Sanders went on to Washington where, plainly, gun control was never an issue he either cared much about or was comfortable with. He has done enough backing and filling that the NRA now gives him a D-minus rating and you can’t imagine that Sanders knows the difference between an AR-15 and a 1911 Colt. The gun question is something the media will use to make him appear uncomfortable on camera but it is hard to imagine anyone believing that if he were in the White House, he would veto a tough gun bill sent to him by Congress.

On that litany of issues that he does care about, he has been consistent, inflexible, and monotonous. Like the good socialist that he is. He once praised Venezuela. Now he ignores that country and its woes. He never met a major corporation he liked. Wall Street salaries and bonuses are always — all together now — “an outrage.” And so on.

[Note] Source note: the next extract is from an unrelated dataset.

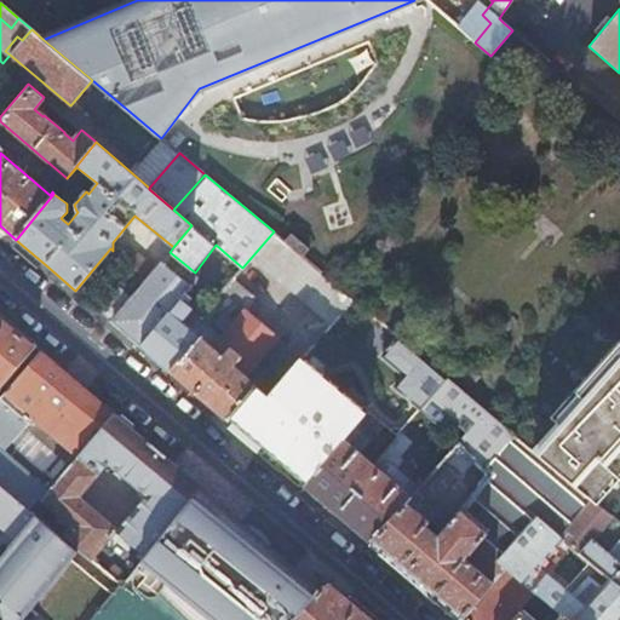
[(351,297),(274,231),(254,254),(331,321),(338,311),(351,297)]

He is off and running now and he evidently never tires of hearing himself talk. Already, one wishes for a little more of the spirit of Calvin Coolidge who didn’t say much but whose words were worth more than all of the dreary socialist talk we can expect from Bernie Sanders in the coming months.

People expect too much from government, Coolidge said.

“The people cannot look to legislation generally for success. Industry, thrift, character, are not conferred by act of resolve. Government cannot relieve from toil.”

Vermont surely doesn’t make them like it used to.